Ford Fiesta long-term test review
Long considered to be the best small hatchback on sale thanks to its dynamism, simplicity and peppy engines, we find out if the new Ford Fiesta can continue that 40-year-long legacy...
- The car: Ford Fiesta 1.0 Ecoboost 100 Zetec
- Run by: Hemal Mistry, digital reviews editor
- Why it’s here: To find out if this new model has enough substance to keep the Fiesta – long considered to be the best small hatchback on the market – ahead of the chasing pack
- Needs to: Be more mature and grown up than ever before, including matching the best in class for touches of luxury inside without losing its predecessor's dynamic charms
Price £15,445 Price as tested £16,920 Miles covered 4317 Official economy 65.7mpg Test economy 45.9mpg Options fitted Frozen White premium colour (£250), 16in alloy wheel pack, including rear privacy glass and front scuff plates (£450), City Pack, including rear parking sensors and electrically folding door mirrors (£300), electric rear windows (£175), Bang & Olufsen 10-speaker audio system (£300)
16 November 2017 – Enjoying the fruits of Ford's labour
With more than 2000 miles under our belt, the new Ford Fiesta has started to worm its way into my heart. It was always going to be a very good car, because Ford was careful not to tamper too much with an already rather solid formula. Remember, this is Britain's best-selling new car.
But the area that has intrigued the most is the revamped interior, which is less cluttered and button-heavy than before. The infotainment system is slicker than the previous system, with Ford’s Sync3 software easy to use and more intuitive than the clunky first-gen system. More on that in future reports.

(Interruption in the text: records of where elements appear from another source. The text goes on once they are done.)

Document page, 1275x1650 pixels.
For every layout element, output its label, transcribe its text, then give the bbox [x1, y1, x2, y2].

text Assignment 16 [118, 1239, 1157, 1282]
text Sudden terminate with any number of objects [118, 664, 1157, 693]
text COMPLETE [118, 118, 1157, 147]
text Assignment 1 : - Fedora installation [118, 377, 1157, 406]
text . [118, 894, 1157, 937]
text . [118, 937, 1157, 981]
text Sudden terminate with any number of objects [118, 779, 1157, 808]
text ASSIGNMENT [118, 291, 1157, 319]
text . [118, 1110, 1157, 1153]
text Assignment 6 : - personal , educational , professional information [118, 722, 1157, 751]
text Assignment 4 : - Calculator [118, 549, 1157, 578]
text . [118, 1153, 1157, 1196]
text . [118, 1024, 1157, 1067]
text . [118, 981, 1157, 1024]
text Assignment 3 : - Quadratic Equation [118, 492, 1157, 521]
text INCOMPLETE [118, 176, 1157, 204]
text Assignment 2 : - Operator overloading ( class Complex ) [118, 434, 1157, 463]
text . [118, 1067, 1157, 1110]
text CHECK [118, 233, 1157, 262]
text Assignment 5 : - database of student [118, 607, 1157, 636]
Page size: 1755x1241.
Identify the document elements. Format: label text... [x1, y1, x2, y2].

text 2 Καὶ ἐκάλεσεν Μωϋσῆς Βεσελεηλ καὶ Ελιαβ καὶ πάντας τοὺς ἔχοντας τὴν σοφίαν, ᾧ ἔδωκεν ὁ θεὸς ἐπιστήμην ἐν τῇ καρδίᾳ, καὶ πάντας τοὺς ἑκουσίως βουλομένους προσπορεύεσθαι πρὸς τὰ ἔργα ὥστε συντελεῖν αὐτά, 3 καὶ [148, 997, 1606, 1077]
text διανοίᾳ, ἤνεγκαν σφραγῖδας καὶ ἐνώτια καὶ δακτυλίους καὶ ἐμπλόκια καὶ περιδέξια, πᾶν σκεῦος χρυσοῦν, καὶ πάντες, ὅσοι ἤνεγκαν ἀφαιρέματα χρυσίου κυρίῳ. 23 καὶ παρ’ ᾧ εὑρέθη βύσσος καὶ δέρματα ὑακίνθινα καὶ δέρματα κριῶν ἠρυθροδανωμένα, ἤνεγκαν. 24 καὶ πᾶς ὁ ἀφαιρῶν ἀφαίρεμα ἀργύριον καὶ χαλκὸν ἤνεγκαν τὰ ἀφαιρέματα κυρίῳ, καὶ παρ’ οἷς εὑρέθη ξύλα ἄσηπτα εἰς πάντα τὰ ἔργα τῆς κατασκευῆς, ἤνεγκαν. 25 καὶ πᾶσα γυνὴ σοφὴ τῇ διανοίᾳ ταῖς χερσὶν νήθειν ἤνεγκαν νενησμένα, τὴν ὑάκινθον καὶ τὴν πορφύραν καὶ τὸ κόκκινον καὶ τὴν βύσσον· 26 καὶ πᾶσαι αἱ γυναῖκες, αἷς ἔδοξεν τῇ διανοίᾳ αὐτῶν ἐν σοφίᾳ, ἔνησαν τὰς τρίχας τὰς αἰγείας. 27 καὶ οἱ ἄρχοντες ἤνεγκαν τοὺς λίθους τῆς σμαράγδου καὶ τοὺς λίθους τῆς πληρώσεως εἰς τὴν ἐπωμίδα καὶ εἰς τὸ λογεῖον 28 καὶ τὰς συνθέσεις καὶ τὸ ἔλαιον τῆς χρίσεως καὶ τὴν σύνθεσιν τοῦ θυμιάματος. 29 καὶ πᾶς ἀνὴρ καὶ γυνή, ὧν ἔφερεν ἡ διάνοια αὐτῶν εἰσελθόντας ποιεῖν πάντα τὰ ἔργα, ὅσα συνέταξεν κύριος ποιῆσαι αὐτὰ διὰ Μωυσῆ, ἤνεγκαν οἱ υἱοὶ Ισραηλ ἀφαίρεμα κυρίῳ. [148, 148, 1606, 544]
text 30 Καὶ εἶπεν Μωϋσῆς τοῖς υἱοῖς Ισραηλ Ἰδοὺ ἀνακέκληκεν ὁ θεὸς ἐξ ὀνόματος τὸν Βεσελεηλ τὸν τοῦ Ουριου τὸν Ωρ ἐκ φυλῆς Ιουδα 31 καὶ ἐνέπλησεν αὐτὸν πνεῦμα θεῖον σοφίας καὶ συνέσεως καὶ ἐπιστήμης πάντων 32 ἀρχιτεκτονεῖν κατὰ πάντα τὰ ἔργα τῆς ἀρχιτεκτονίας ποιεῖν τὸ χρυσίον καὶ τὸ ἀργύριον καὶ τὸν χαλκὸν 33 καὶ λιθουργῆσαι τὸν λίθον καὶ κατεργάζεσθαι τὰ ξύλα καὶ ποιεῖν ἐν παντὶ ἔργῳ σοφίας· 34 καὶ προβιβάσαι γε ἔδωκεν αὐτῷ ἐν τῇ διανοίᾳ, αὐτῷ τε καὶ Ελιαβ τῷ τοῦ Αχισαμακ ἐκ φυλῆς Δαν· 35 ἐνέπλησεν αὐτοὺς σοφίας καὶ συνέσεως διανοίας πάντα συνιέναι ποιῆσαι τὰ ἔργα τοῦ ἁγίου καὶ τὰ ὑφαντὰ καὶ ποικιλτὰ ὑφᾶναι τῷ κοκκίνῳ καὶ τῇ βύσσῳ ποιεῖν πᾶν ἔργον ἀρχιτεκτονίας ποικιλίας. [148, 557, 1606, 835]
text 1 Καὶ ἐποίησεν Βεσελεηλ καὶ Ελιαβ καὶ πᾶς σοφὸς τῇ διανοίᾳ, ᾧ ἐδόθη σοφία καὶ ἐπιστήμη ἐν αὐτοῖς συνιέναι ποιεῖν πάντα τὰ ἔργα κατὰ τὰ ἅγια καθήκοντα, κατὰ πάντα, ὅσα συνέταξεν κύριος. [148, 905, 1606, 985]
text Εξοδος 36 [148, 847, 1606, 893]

What’s most noticeable is the improvement in the overall quality in the materials used. Gone are the horrible-feeling scratchy plastics, replaced with nicer-textured plastics and dashes of soft-touch materials. Unlike previously, Ford has ensured that there's a button only if one is absolutely necessary rather than attempting to cover every eventuality.
Even the ventilation controls are a world apart from before, with big, clear knobs that make it easy to adjust the temperature without taking your eyes off the road.
The changes have made a huge difference to the interior ambience, but the same can’t be said of the rear seats and boot space. There isn't a lot of rear leg room for adults, and it would be a tight squeeze to fit three across the bench.
The other issue is the tapering roofline, which makes sitting in the back slightly claustrophobic compared with the smaller but taller Ford Ka+. Then there's the boot, which is tight on overall space. Don’t get me wrong, it can easily accommodate a mid-sized weekly shop and is more usable than the one found in a Mini. But compare its boot with those of the Skoda Fabia, Volkswagen Polo and Seat Ibiza and the Fiesta leaves you distinctly feeling short-changed.